A similar bill filed by Manno last session did not pass, but Manno said the legislation was studied by the Maryland Economic Development and Business Climate Commission after the session ended, where it gained support from the governor's office.

State Sen. Gail H. Bates, a Republican representing Carroll and Howard County who is co-sponsoring the governor's version of the bill, said a similar approach has been successful in other states.

"It is working in New York and bringing jobs and helping to reduce some of the red tape and so forth to allow manufacturing jobs to come back, and we certainly need that in Maryland," she said. "I think this is a good approach since we know it does work."

The state's manufacturing base has been eviscerated with the loss of operations such as the steel mill at Sparrows Point, which closed in 2012. Tradepoint Atlantic, the current owner of Sparrows Point that is trying to redevelop the site, filed testimony in favor of Manno's bill.
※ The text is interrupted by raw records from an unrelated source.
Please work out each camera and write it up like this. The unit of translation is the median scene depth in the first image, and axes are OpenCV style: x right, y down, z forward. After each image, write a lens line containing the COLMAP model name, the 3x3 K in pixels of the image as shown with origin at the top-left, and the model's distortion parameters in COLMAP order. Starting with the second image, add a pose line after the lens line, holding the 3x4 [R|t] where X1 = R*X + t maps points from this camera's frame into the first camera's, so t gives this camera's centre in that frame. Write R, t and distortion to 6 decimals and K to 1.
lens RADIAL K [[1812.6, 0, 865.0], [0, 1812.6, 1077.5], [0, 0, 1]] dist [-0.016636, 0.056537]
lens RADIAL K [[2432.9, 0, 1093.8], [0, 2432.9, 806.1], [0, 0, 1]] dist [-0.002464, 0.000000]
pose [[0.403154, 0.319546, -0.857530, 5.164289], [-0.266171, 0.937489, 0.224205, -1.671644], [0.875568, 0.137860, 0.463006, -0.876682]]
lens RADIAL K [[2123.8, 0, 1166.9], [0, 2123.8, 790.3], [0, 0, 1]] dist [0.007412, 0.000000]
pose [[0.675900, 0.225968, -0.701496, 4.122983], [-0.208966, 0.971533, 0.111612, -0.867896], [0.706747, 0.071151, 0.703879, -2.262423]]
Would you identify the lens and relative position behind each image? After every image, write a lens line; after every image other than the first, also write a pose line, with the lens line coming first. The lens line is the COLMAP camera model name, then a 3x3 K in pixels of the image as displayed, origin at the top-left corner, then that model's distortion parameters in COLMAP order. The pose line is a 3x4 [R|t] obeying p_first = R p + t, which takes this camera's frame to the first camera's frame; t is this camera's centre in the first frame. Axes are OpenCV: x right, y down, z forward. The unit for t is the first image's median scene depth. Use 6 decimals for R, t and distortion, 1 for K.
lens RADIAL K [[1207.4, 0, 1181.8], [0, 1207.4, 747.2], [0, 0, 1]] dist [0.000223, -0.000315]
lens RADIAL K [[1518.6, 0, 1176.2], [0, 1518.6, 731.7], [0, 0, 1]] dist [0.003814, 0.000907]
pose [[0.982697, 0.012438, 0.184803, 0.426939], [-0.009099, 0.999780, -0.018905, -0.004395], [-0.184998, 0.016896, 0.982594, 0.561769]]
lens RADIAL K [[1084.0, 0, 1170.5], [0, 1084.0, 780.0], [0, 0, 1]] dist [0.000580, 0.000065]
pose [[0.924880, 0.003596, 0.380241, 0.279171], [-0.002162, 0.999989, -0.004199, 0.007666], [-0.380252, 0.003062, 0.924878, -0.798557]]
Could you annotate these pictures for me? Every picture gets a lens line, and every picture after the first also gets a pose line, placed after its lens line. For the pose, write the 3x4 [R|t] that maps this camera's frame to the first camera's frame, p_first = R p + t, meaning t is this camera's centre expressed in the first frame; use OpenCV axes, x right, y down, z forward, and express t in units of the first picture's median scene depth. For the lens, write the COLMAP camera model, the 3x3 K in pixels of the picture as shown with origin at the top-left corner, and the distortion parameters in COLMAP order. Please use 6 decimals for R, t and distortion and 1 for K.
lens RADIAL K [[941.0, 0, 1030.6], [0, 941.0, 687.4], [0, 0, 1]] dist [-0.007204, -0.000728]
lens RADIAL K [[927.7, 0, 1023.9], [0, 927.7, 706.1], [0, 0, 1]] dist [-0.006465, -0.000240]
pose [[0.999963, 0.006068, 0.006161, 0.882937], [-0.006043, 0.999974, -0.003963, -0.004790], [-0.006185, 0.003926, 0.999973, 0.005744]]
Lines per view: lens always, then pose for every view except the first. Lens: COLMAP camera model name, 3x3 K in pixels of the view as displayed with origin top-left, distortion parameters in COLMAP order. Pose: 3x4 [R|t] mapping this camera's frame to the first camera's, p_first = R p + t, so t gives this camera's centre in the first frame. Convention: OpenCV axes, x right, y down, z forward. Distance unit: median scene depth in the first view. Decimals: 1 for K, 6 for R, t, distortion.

"While we are hoping to attract manufacturing back to the site, we are finding that it is no easy task," wrote Aaron Tomarchio, Tradepoint Atlantic's vice president of corporate affairs. "Many companies that could bring good manufacturing jobs back to the state often self-select out of coming to Maryland in favor of lower-cost states."

Two dozen other groups and municipalities filed testimony for Manno's bill, with all in favor save a few that wanted tweaks to be more friendly to existing manufacturers.

Mike Galiazzo, president of the Regional Manufacturing Institute of Maryland, said lawmakers should amend the bill to either take out the workers income tax provision or extend it to the employees of existing manufacturing firms.

"Obviously I want to support a bill that supports growth," he said. "But I also don't want to support a bill that hurts existing manufacturers."